With the code above added to each of your classes, you shouldn't be getting WEAK DEFAULT symbols. They should be GLOBAL DEFAULT. That's what I see in a trivial test case locally.

@andreya108
Copy link
Author

Both libraries depend only on system libraries and libc++_shared.so.

And do not depend on each other.

@DanAlbert
Copy link
Member

Yeah, we'd already more or less shown that your bug was something different than the other one, but figured it was worth checking.

@andreya108
Copy link
Author

I'd removed all of dlopen/dlclose and the problem have gone...

When all libs are loaded once from java dynamic_cast works fine with libc++_shared.

@DanAlbert
Copy link
Member

That's good to hear. I'd rather have a better understanding of the problem you were encountering, but given that you have a workaround and haven't managed to work out a shareable test case, I think we should just close this. Let us know if you get more information and we'll reopen.

@Cristo86
Copy link

Cristo86 commented Dec 11, 2017

Is this solved in NDK update 16.1.4479499 (updated from SDKManager in Android Studio)?

Current setup: That NDK, clang and libc++ shared.

I'm still having a null returned by dynamic_pointer_cast which with ndk12, clang and gnustl did work (e.g.):

_touchscreenVirtualPadDevice = std::dynamic_pointer_cast<TouchscreenVirtualPadDevice>(inputPlugin);

@DanAlbert
Copy link
Member

There's nothing we can do without a test case. If you have one, post it here and we'll reopen.

@Cristo86
Copy link

Just to know if the fixes mentioned here made it to a stable r16 release. Either way definitely I'll have to isolate the problem for a test case. Thanks.

@rprichard
Copy link
Collaborator

I wrote a tool that might be useful for debugging issues with RTTI and multiple C++ shared objects. It's a single-header-file C++ library that prints the shared object where an std::type_info object is located.
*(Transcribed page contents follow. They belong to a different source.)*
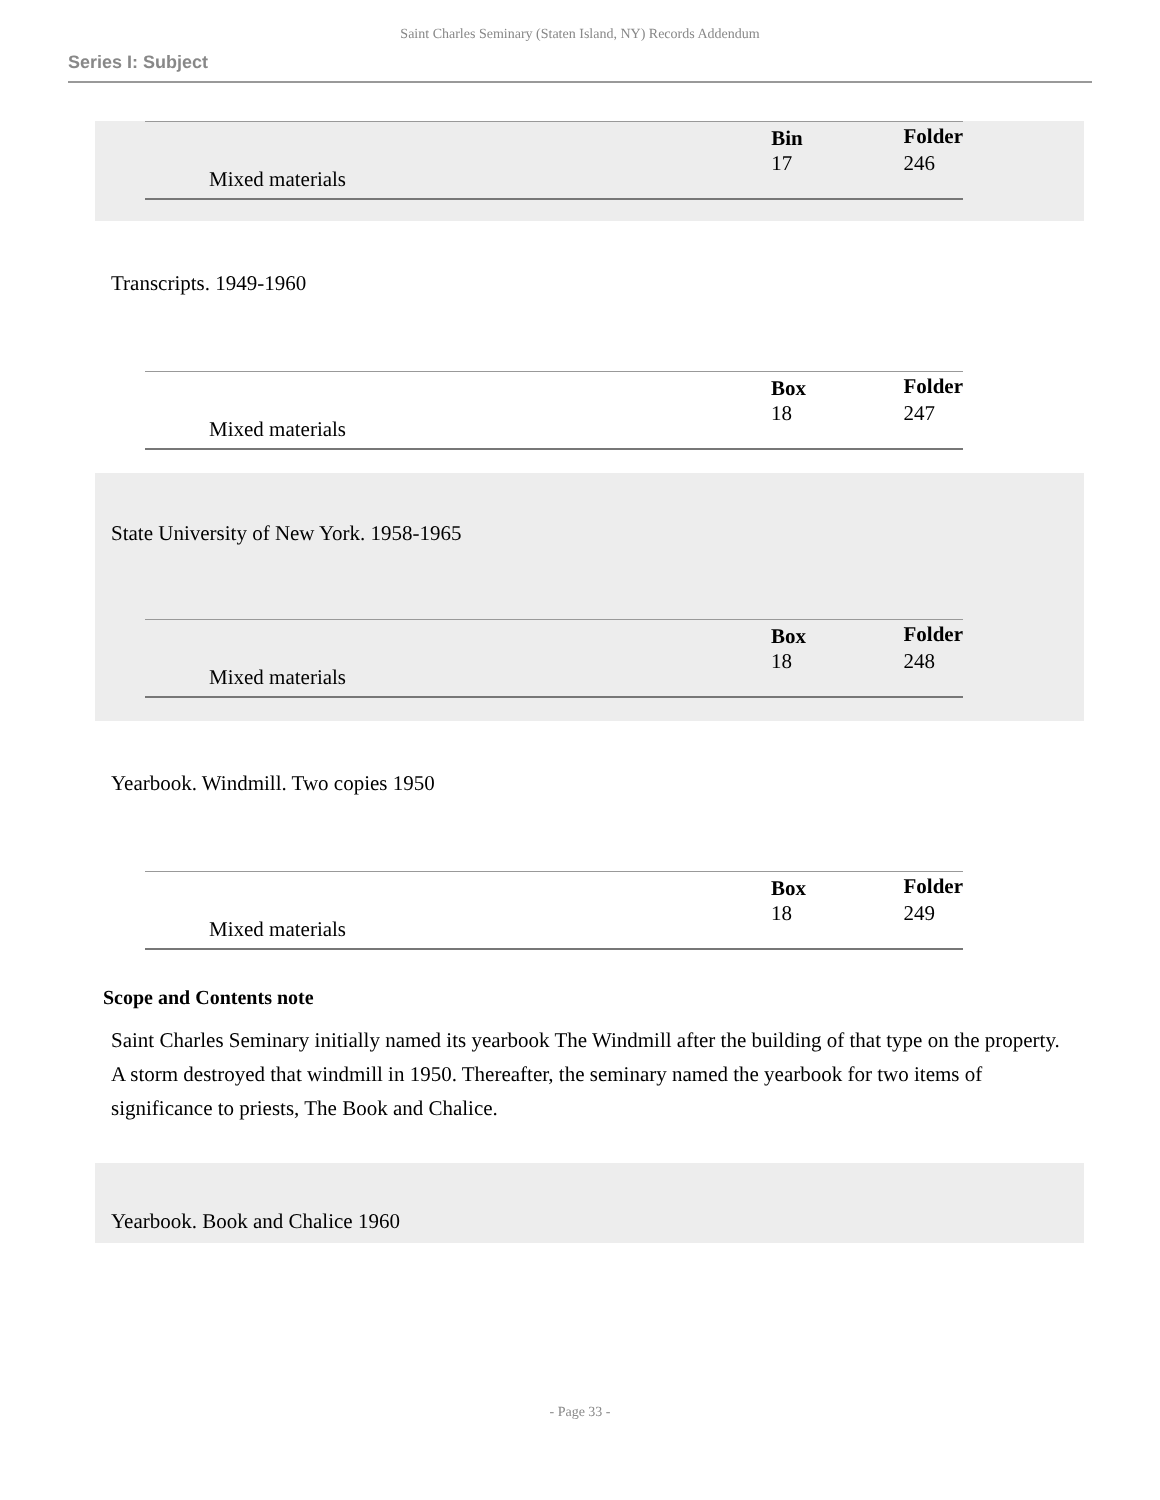Saint Charles Seminary (Staten Island, NY) Records Addendum
Series I: Subject
| Mixed materials | | Bin | Folder |
| | | 17 | 246 |
Transcripts. 1949-1960
| Mixed materials | | Box | Folder |
| | | 18 | 247 |
State University of New York. 1958-1965
| Mixed materials | | Box | Folder |
| | | 18 | 248 |
Yearbook. Windmill. Two copies 1950
| Mixed materials | | Box | Folder |
| | | 18 | 249 |
Scope and Contents note
Saint Charles Seminary initially named its yearbook The Windmill after the building of that type on the property. A storm destroyed that windmill in 1950. Thereafter, the seminary named the yearbook for two items of significance to priests, The Book and Chalice.
Yearbook. Book and Chalice 1960
- Page 33 -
e.g. in @Cristo86's case, it should be possible to write something like this:

#include "rtti_dump.h"
...
// Dumps (into logcat) the shared library containing the std::type_info for the
// type we're casting *from*.
rtti_dump::dump_type(&typeid(decltype(*inputPlugin.get())), "src");

// Dumps the std::type_info for the type we're trying to cast *to*.
rtti_dump::dump_type(&typeid(TouchscreenVirtualPadDevice), "dst");

// Dumps a hierarchy of std::type_info objects, starting with the most-derived
// class of the inputPlugin object. __dynamic_cast traverses this hierarchy at
// run-time and expects to find both src and dst.
rtti_dump::dump_class_hierarchy(rtti_dump::runtime_typeid(inputPlugin.get()));

Assuming a class hierarchy like so...

struct TouchscreenVirtualPadDevice {
  virtual ~TouchscreenVirtualPadDevice() {}
};

struct OtherBase {
  virtual ~OtherBase() {}
};

struct Derived : TouchscreenVirtualPadDevice, OtherBase {};

std::shared_ptr<OtherBase> inputPlugin;

... it would dump something like this into the log:

src: type 9OtherBase:
src:     type_info obj:  0x4040d0 (in ./a.out)
src:     type_info name: 0x4040b8 (in ./a.out)
dst: type 27TouchscreenVirtualPadDevice:
dst:     type_info obj:  0x404100 (in ./a.out)
dst:     type_info name: 0x4040e0 (in ./a.out)
dump_class_hierarchy: type 7Derived:
dump_class_hierarchy:     type_info obj:  0x404080 (in ./a.out)
dump_class_hierarchy:     type_info name: 0x404060 (in ./a.out)
dump_class_hierarchy:     base classes:
dump_class_hierarchy:         type 27TouchscreenVirtualPadDevice:
dump_class_hierarchy:             type_info obj:  0x404100 (in ./a.out)
dump_class_hierarchy:             type_info name: 0x4040e0 (in ./a.out)
dump_class_hierarchy:         type 9OtherBase:
dump_class_hierarchy:             type_info obj:  0x4040d0 (in ./a.out)
dump_class_hierarchy:             type_info name: 0x4040b8 (in ./a.out)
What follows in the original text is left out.